Ve kuyruklar… Hayatımızdan ne kadar zaman çaldığını bir düşünsenize! Disney, uzun bekleme kuyruklarının deneyimi olumsuz etkilediğini görünce, süreç iyileştirme çalışması başlatmış. “Fastpass” hızlı geçiş sistemi ile önceden belli bir gösteri için biletinizi alıyorsunuz ve örneğin 10:20-11:20 arasında o gösteriye ayrı hattan hızla geçebiliyorsunuz. Kendi adıma, sırf kuyrukta bekleyeceğim diye ihtiyacım olan bir şeyi almaktan onlarca defa vaz geçmişimdir. Benden 5 Lira, ondan 10 Lira, toplamda kuyruk problemi yaşatan mağazalar ne kadar Müşteri kaybettiklerinin farkında bile değil sanırım. Ya da ihtiyacım olan şeyi satın alıp bir an önce işlerime koşturmak isterken, beni kasaya kadar onlarca reyondan geçmek zorunda (bilinçli olarak) bırakan satış taktiklerinden de hiç hoşlanmıyorum. Bu nedenle alışverişi yapmayı reddettiğim kaç tane Mağaza sayabilirim sizlere. Belki benim gibisi azdır, ama var olduğuna eminim!
Ve çıkış deneyimi… Binaların ilk katları normal yükseklikte iken, ikinci kat daha alçak, üçüncü ve sonrası ise iyice alçalmakta. Hedef, boyutlar sayesinde, gerçek ortamda iken, aslında hayal dünyasında olduğunuzu hissettirmek. Oysa ‘çıkış kapısı’ tamamen gerçek boyutlarda. Son derece bilinçli olarak, tüm günün yorgunluğu ile çıkışa yaklaşan kişilerin kapıyı daha yakın hissetmeleri için.
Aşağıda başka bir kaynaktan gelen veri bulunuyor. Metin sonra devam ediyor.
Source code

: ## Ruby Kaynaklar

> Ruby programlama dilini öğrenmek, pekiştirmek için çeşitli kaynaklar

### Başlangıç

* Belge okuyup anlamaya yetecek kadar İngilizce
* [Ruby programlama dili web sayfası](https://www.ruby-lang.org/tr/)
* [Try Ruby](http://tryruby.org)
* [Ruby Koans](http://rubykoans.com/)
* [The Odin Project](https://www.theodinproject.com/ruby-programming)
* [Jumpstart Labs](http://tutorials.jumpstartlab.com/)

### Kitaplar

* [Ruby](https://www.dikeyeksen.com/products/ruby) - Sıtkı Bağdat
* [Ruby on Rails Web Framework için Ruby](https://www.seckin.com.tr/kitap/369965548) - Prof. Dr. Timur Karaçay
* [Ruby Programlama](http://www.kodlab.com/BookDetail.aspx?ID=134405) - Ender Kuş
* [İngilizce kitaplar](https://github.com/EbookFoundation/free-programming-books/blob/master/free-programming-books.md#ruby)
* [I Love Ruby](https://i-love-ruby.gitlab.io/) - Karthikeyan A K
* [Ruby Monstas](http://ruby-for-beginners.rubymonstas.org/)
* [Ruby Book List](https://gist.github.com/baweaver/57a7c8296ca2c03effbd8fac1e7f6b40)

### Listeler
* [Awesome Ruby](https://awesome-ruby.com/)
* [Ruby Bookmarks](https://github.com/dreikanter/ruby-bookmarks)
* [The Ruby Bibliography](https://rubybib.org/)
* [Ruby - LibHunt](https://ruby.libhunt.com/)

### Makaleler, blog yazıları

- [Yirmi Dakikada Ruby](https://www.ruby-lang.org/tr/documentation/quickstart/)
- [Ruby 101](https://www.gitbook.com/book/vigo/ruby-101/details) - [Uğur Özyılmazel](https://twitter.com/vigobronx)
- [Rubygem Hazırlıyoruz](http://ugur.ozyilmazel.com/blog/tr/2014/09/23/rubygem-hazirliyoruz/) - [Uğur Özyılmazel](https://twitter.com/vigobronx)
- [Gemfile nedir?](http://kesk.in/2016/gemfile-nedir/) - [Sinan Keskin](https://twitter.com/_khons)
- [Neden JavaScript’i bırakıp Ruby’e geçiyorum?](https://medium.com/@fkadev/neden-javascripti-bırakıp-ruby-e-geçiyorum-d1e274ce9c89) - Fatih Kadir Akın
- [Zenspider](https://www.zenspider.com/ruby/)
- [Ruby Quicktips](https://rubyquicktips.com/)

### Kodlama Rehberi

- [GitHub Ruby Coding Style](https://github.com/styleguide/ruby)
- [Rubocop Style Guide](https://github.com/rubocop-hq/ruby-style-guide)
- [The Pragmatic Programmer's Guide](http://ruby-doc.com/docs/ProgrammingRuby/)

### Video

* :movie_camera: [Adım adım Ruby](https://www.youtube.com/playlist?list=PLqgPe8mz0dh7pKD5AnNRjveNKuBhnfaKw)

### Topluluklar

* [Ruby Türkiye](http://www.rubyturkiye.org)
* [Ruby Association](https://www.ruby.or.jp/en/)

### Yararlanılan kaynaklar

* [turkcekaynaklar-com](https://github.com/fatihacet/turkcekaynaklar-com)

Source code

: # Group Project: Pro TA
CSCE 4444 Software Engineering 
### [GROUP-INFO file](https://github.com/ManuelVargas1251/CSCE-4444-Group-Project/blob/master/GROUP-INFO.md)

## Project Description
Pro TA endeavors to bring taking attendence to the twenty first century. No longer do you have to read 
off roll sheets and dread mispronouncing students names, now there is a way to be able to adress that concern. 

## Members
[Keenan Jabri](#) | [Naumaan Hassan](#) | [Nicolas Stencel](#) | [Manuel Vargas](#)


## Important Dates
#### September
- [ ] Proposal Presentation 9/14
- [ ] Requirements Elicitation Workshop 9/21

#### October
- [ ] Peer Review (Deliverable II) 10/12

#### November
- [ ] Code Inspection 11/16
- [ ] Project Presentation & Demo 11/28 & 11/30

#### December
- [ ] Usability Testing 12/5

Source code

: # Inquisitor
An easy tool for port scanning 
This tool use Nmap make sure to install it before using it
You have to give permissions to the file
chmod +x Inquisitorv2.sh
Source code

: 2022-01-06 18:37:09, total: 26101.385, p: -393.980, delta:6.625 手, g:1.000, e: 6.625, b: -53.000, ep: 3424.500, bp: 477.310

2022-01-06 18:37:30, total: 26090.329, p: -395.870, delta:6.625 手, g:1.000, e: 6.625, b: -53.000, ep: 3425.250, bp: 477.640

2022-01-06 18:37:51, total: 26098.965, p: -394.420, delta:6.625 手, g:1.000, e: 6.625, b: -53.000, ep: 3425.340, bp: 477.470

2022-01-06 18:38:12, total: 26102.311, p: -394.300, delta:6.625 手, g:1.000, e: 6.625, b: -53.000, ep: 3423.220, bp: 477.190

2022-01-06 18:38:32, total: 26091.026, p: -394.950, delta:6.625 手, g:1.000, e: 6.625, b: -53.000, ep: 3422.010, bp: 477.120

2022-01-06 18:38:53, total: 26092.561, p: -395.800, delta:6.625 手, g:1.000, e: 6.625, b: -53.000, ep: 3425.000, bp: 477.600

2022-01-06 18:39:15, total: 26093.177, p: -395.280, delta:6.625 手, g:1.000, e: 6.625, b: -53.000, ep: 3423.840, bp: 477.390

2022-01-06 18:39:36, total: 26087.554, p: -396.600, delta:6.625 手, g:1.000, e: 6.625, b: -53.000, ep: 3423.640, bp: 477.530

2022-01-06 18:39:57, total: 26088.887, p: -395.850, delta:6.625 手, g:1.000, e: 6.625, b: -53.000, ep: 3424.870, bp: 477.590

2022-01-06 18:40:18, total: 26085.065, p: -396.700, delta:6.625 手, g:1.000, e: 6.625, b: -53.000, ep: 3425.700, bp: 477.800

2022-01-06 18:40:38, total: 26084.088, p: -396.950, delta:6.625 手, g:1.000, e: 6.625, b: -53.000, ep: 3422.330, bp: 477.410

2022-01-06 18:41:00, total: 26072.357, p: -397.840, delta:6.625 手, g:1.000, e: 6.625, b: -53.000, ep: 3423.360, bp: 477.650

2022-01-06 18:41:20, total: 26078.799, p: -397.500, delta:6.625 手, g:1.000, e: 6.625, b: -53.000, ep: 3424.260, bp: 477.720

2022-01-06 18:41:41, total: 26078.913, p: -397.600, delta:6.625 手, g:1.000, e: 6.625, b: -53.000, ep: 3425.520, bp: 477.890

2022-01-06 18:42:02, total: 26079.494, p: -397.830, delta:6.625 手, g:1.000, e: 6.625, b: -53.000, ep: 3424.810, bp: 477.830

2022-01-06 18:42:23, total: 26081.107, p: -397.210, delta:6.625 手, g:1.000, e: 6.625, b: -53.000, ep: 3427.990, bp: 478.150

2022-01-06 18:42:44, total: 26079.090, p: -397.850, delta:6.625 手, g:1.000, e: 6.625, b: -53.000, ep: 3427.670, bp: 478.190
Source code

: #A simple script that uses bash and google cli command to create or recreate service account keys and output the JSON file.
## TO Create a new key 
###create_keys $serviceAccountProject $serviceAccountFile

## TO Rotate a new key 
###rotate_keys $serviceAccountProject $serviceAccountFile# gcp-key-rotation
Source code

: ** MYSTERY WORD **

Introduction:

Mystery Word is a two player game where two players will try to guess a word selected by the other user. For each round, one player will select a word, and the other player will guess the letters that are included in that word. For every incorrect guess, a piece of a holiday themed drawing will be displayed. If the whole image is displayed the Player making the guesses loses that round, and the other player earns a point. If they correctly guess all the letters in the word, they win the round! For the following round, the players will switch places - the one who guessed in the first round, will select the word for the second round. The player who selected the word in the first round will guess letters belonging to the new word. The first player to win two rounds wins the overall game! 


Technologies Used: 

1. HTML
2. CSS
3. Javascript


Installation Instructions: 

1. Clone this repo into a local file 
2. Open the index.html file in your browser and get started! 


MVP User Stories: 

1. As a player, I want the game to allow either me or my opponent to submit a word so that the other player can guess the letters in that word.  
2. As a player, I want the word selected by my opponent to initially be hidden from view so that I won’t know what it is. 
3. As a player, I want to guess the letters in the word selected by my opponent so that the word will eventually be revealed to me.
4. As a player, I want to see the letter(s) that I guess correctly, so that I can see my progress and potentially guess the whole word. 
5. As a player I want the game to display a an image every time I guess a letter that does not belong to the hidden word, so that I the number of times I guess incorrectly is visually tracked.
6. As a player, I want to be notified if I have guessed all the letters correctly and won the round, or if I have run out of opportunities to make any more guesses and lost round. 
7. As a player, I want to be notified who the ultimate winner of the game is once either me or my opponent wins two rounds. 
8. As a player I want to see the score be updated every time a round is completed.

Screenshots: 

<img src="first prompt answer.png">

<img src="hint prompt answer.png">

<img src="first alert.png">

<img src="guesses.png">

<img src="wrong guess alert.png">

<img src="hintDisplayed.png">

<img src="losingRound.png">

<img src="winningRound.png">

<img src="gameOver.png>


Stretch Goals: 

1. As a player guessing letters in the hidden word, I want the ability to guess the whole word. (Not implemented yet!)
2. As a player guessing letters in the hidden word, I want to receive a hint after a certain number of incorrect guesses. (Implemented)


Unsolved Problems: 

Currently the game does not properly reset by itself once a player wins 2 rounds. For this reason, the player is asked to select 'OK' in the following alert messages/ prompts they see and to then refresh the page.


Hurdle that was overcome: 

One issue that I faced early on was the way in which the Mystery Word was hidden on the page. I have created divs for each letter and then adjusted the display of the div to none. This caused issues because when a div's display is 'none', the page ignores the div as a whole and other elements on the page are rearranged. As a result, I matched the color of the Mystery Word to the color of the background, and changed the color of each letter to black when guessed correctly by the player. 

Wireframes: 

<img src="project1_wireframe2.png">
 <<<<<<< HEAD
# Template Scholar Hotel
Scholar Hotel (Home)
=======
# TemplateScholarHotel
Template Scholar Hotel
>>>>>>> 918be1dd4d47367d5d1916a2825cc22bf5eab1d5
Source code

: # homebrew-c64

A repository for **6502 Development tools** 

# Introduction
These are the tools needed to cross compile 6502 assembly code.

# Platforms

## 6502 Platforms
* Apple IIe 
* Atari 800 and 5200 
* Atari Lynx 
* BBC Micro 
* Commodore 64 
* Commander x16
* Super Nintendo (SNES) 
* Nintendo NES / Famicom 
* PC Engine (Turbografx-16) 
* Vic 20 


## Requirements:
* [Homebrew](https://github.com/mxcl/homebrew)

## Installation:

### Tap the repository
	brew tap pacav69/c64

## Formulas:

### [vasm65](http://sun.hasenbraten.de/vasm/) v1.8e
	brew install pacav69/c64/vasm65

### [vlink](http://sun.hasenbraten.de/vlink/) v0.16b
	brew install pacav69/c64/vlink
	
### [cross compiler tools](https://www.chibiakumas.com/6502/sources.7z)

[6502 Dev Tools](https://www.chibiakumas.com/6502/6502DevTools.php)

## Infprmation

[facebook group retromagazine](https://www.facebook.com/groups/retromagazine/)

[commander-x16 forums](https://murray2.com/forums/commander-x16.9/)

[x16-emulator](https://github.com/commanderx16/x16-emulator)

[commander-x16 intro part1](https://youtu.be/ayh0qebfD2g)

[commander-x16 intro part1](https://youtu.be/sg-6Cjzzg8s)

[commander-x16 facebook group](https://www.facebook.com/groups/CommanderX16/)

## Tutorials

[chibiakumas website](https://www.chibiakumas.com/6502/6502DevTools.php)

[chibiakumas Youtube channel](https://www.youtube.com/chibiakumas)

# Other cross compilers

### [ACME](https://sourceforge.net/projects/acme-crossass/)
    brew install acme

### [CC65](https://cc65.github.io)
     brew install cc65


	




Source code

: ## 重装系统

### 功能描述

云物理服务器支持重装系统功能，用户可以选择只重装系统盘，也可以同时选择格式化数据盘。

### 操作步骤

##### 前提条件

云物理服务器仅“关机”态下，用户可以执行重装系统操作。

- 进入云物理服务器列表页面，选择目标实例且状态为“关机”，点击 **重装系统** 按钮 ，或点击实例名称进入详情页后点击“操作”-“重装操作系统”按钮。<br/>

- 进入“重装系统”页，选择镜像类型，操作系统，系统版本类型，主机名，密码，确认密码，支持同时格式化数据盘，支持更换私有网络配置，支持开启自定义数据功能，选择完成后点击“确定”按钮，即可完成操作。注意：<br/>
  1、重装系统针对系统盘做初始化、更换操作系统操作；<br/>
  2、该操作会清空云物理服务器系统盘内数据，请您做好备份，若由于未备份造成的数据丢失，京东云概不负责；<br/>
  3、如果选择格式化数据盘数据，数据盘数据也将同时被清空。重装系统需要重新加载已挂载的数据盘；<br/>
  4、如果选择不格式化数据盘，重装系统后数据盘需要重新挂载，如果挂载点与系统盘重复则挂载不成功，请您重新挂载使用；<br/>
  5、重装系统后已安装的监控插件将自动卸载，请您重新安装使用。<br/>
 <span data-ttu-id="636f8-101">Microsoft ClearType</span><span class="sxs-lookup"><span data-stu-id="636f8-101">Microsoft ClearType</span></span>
Gerçekten ince düşünülmüş!
Disney felsefesi şöyle: “her şey konuşur”, yani her şey kurum olarak neyi önemsediğinizin bir sözcüsüdür.
Anahtar şurada: deneyimi tasarlamak; tasarıma göre sistem kurmak; duygu ve düşünceleri ile insan unsurunu içine işlemek, ve gözlem ve geri bildirim kaydıyla sürekli iyileştirmek.
Kısacası, Müşterinizi önemsemek!
Güney Afrika’da lüks bir otelin temizlik personeli, tüm odayı temizledikten sonra, nasıl ki Müşteriler uzun bir yolculuk sonrası şöyle bir ayaklarını uzatıp, etrafa bakınırsa, öyle yatağa uzanıp, incelerlermiş. Klimadaki toza, aynanın üstüne, çarpık tabloya, kısacası Müşterinin gözüne ilişebilecek her türlü detaya… Kendini hikayenin içine çekebilmek.. Muhteşem! Umarım, yataktan kalkarken, örtüyü düzeltmeyi unutmuyorlardır!
Şimdi bir çoğunuzu duyar gibiyim: “Bu örnekler günlük hayattan. Bizimki gibi savunma, makina, kimya, ilaç, otomotiv, petrol, enerji, inşaat, lojistik sektörleriyle ne ilgisi var?” Ben de size soruyorum: acaba?
Internet ya da dijital dünya için de aynı gerçeklerin geçerli olduğunu düşünüyorum. Özünde “deneyimi” yönetebilmekten bahsediyoruz, olsa olsa kanallar ve yöntemler değişebilir.